**** WYBRANY FRAGMENT ****

Dzięki Ani ulepiłam też swój pierwszy gar i opracowałam recepturę kremu garncarskiego. Mój krem garncarski to preparat, który dzięki ziołom i olejkom eterycznym w medium lanolinowo-woskowo-wodnym radzi sobie ze skrajnie przesuszonymi dłońmi, nie tylko garncarskimi. Goi też drobne rany i wybija bakterie. Tak - podczas mojej nieobecności, Łuna zdążyła zostać zielarką :)


Prawdziwa magia garncarstwa to jednak wypał - noc, ogień o temperaturze wyższej niż jakiekolwiek ognisko, które widzieliście, jarząca się glina, powietrze drżące od gorąca. Magiczne noce z piecem typu feniks, budowanym na jeden wypał, to te uroki rekonstrukcji, którym nie potrafię się oprzeć.







Piękno dobrze dobranego gara w rekonstrukcji polega też na tym, że niewiele jest innych elementów, które można tak dokładnie dopasować do odtwarzanej postaci. Mimo, że Łuna nie ma szczególnie dużo punktów zaczepienia, gary pasują idealnie - znalezione obok pozostałości kuźni i półziemianek w środku Mielca, w towarzystwie kutego żelaznego noża, na wczesnośredniowiecznym stanowisku nr 16.
Oto efekt prac. Zrobienie linii tak krzywych jak na znalezisku było wyzwaniem!






Powrót Łuny. Codzienność z gliny i ognia.

Niezależnie od tego jaką postać będziecie rekonstruować, prawie zawsze najłatwiej ją zakotwiczyć w danym miejscu i czasie z pomocą gliny. Skorupy, całe naczynia, proste, krzywe, zdobione czy najzwyklejsze - zawsze stanowią zdecydowaną większość wykopywanych przez archeologów przedmiotów.

Łunę wyposażyłam w jej naczynia dzięki pomocy Anny Wojcieszuk, garncarki historycznej i mojej prawie sąsiadki. Jeśli jeszcze nie znacie wyrobów Ani zapraszam na jej stronę na Facebooku: https://www.facebook.com/RekoGary/

Łuna pochodzi z terenu dzisiejszego Mielca, w którym wykopano pozostałości kilku ziemianek i kuźni, datowane na wczesne średniowiecze. Również bliska okolica obfituje w pozostałości Słowian sprzed tysiąca lat. Łuna miała gdzie sprzedawać wykute narzędzia, fibule, ostrogi, podkowy i sprzączki. Miała też gdzie kupować ozdoby, tkaniny, wyposażenie domu. Zapraszam do obejrzenia mapki najbliższej okolicy, która pewnie niewąsko zaskoczy tych, których wiedza o wczesnośredniowiecznych Słowianach na południu Polski pochodzi sprzed kilku dekad. W niektórych archeologicznych pracach powstałych za poprzedniego ustroju twierdzi się, że tereny podkarpackie właściwie nie były wtedy zasiedlona. Bzdurny ten pogląd wynikał z braku przeprowadzanych wykopalisk. Wg. współczesnej wiedzy okolica wyglądała tak:

sobota, 3 października 2015

O domu, żelazie i Łunie

Zakładając tego bloga obiecałam Wam opowieści o tworzeniu postaci rekonstrukcji historycznej. Czas się wywiązać z obietnicy. Przedstawię Wam dziś Łunę. Ale nie łudźcie się, dużo wody upłynie zanim tchnę w nią życie.

****

DO ZROBIENIA =
A. Jak po angielsku brzmi zdanie „Skorupy, całe naczynia, proste, krzywe, zdobione czy najzwyklejsze - zawsze stanowią zdecydowaną większość wykopywanych przez archeologów przedmiotów.” z tekstu o garncarstwie?
B. Dopisz kolejną część tekstu o garncarstwie, zaczynając od miejsca po jego ostatnim zdaniu.
Wpisy nie mają żadnego związku z tekstem o garncarstwie.

**** SEKCJA DANYCH ****

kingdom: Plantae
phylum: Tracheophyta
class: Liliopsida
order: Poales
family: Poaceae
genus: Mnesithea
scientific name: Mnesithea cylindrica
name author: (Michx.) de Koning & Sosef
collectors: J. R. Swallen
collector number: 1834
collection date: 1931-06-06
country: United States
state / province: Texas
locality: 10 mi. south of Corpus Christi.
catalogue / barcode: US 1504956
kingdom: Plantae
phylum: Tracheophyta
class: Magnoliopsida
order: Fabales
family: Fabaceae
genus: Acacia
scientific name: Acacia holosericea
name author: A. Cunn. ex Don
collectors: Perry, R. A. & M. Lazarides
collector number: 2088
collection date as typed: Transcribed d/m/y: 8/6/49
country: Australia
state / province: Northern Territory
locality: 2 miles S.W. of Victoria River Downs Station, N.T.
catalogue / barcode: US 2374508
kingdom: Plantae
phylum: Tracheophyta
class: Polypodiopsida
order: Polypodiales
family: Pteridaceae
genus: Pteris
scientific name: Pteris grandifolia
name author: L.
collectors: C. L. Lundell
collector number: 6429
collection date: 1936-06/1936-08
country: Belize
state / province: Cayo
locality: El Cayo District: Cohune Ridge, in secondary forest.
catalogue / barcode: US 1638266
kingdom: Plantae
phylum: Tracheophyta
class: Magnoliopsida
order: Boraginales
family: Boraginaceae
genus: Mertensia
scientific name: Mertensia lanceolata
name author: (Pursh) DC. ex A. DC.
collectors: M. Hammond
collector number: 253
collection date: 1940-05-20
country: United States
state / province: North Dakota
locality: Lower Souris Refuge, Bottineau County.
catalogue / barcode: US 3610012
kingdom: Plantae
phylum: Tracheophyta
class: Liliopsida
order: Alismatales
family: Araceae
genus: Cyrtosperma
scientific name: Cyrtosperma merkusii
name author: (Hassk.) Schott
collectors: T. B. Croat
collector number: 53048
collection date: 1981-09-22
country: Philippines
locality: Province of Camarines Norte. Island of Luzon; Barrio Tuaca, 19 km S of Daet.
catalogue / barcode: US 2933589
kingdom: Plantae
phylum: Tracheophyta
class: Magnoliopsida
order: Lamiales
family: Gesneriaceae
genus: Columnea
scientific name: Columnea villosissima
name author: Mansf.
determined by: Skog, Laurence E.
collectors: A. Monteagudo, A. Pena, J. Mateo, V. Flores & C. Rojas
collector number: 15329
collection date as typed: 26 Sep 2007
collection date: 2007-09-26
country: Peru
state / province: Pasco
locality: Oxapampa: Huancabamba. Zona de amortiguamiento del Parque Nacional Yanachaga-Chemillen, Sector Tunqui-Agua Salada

****

OCZEKIWANE ODPOWIEDZI =
A. Sherds, whole vessels, straight, crooked, decorated or the most ordinary – they always make up the vast majority of the objects excavated by archaeologists.

B.
Wybrałam tę postać na początek, dlatego, że odnosi się do moich korzeni, a właśnie miłość do odkrywania korzeni wszystkiego i wszystkich doprowadziła mnie do rekonstrukcji historycznej. Nie będzie to jednak postać typowa, dla tego co tworzę. Zwykle inspiruję się pochówkami, co daje mi sporo mocnych punktów zaczepienia na początek. Teraz jednak punkty zaczepienia są tylko trzy - miejsce, czas i zajęcie. Wybrałam je z tęsknoty za domem, która mi się zdarzyła, po 10 latach od wyprowadzki.

Pierwszy punkt zaczepienia, miejsce, to okolice Mielca, takiego miasta na Podkarpaciu, które leży nad rzeką Wisłoką, bardzo niedaleko jej ujścia do Wisły, w Kotlinie Sandomierskiej, niedaleko Puszczy Sandomierskiej. Na poniższej mapie, zaczerpniętej z artykułu Sylwii Cygan "Osadnictwo nad Dolną Wisłoką w epoce brązu i wczesnej epoce żelaza", jest zaznaczony obszar osadnictwa w rejonie Dolnej Wisłoki na tle Małopolski. Dwie rzeki najbardziej na północ to Wisła i San. Mielec wypada na dole tego obszaru.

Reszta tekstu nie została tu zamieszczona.